River Guadiana

From Praia de Luz we sailed through the night and all of the following day to the River Guadiana which forms the border between Portugal and Spain in this part of the world. We reached the mouth of the river after dark and had to follow the buoyed channel. Luckily Neill knows the river very well having spent four weeks based here during his sailing school days. With Heidi on the tiller, Max adjusting sail and Neill navigating, we ghosted our way up river with the Spanish coast on our right and Portugal to the left. The tide had just changed and, with the current pushing us and the last wind pulling, we just managed to reach Ayamonte before dropping anchor and sleeping for fourteen hours.

The next day we motored the half mile in to the marina and moored next to go-n-sail’s “El Rubicon” yacht on the pontoon. That day, with lots of help from Debbie and Shane (the owners of go-n-sail), we got our liferaft sent off to be serviced on the other side of Spain. There then followed two days of adventure holiday with stand up paddle boarding on the beach and a mountain bike ride in to the largely empty interior. We have learned to cycle early here in Spain so we were on our way an hour before sunrise and finished by midday.

Our track is at https://www.gpsies.com/map.do?fileId=qmisovfalrqxjrsq

Ayamonte marks the end of our “European tour”. We have now sailed nearly 3000 nautical miles from Scotland to here. Now we are off out in to the Atlantic – “island hopping” with our next destination being Madeira over 500 miles away. We have thetefore spent the last days ensuring that Artemis is as ready as can be. The worst job was definitely cleaning the blue hull while floating around in the dinghy.

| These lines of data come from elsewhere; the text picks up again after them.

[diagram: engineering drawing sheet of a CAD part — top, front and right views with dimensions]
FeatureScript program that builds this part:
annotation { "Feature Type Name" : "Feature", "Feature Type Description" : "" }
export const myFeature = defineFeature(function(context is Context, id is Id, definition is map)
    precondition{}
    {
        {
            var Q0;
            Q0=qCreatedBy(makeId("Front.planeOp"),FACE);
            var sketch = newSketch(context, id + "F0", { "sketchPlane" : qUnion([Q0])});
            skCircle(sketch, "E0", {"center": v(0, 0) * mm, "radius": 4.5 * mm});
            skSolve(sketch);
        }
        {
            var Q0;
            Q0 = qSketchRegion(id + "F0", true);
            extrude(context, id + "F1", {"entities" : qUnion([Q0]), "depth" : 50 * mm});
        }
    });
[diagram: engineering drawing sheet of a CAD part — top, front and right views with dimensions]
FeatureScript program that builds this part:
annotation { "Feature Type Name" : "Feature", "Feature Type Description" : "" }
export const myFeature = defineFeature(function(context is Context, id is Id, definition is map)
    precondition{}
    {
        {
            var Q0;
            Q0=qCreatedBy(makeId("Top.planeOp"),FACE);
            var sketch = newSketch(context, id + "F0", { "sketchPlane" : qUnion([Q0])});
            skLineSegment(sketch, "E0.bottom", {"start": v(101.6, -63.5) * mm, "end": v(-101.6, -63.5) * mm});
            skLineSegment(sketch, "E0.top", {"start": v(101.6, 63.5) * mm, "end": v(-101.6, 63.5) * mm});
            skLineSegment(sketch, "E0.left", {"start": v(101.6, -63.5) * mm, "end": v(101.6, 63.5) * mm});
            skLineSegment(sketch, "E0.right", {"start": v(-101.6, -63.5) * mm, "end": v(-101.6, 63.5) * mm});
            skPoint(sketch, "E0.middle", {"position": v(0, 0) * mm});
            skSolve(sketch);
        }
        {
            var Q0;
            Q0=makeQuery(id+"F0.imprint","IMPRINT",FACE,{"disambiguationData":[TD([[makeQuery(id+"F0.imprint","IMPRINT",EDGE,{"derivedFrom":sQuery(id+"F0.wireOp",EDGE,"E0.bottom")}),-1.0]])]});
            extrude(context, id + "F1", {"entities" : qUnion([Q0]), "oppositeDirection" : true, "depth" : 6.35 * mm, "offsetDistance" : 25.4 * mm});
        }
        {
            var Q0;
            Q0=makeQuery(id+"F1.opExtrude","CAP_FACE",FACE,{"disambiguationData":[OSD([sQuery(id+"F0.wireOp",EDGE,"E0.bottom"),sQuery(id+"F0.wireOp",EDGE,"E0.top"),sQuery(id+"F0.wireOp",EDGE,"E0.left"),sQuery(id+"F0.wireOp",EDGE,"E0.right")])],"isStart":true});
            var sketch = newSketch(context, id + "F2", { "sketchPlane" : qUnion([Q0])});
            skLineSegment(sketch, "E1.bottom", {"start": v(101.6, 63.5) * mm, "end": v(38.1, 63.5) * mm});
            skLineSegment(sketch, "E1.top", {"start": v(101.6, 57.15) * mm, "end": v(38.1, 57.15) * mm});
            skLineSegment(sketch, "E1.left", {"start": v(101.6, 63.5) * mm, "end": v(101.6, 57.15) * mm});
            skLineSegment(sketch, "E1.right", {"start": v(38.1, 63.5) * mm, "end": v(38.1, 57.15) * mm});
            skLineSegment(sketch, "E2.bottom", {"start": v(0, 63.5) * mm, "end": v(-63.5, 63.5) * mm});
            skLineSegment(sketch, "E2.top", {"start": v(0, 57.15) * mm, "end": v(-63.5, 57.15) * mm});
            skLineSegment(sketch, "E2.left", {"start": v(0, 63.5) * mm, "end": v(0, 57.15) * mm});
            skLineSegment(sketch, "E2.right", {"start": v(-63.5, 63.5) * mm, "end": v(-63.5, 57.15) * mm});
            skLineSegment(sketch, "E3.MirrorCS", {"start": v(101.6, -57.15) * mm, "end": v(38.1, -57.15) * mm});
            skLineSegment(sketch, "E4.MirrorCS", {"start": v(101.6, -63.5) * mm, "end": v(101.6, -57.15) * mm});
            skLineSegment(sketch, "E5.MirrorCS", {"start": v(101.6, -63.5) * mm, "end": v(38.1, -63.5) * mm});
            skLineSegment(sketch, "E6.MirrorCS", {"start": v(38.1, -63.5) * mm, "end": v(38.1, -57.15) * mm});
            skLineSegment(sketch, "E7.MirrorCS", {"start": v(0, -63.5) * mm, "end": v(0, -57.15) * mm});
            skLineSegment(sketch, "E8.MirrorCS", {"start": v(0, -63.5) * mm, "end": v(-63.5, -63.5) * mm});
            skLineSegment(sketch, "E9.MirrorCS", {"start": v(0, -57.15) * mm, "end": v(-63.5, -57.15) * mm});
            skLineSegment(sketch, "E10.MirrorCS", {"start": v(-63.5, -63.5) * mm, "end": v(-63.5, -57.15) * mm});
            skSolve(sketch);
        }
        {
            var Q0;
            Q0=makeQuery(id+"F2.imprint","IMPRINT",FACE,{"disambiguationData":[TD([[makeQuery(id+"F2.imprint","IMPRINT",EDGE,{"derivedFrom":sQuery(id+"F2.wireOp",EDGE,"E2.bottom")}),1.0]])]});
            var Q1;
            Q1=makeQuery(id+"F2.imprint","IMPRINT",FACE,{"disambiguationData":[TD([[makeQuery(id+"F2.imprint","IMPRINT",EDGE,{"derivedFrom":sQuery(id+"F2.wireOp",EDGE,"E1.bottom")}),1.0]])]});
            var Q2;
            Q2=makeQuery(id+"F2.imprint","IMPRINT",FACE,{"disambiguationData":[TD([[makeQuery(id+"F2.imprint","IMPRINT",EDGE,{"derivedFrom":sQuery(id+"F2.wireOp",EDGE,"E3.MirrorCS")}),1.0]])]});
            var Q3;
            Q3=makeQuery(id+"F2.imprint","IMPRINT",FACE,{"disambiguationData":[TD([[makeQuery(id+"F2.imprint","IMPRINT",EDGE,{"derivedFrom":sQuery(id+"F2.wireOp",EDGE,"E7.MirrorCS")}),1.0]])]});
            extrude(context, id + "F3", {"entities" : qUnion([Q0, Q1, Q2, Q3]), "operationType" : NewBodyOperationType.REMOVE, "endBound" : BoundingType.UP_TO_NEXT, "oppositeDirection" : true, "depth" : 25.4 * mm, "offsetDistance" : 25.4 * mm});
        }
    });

One of the best was stocking up with irish cream liquer at Lidl. Checking the rigging, moving the anchor off the bow in to the locker, servicing all the winches, reinstalling the liferaft and buying ten days food fell some where in between.

At the last minute a student cancelled with the sailing school so Max took the chance and completed his RYA competent crew course. He now has a piece of paper that confirms what we already knew – he is a good sailor. Heidi and Neill took advantage of being alone, a spring tide and a following wind to sail 20 miles up river to anchor off two villages in Portugal and Spain joined by the only “International zipline”. The wind was from the south so, with lots and lots of jibes, we sailed all the way. It is still amazing that you can sail an ocean going boat so far up river and be sat at anchor surrounded by land and the hills.

Back in Ayamonte, we continued our preparations and also took an afternoon to try a Parasailor sail out in the river. This is a huge downwind sail that kept the boat moving even in light winds. We were so impressed that we ordered one and should take delivery in the Canary Islands.

By Saturday we were ready to leave. But the weather had other plans. Hurricane Leslie was heading straight from Madeira to Lisbon where it arrived as the strongest storm since 1872. We tied everything down and waited for the outlying winds to pass over us. On the Sunday we caught the ferry across the river to Portugal for a Cappuccino and now we are enjoying the sun and writing our blogs.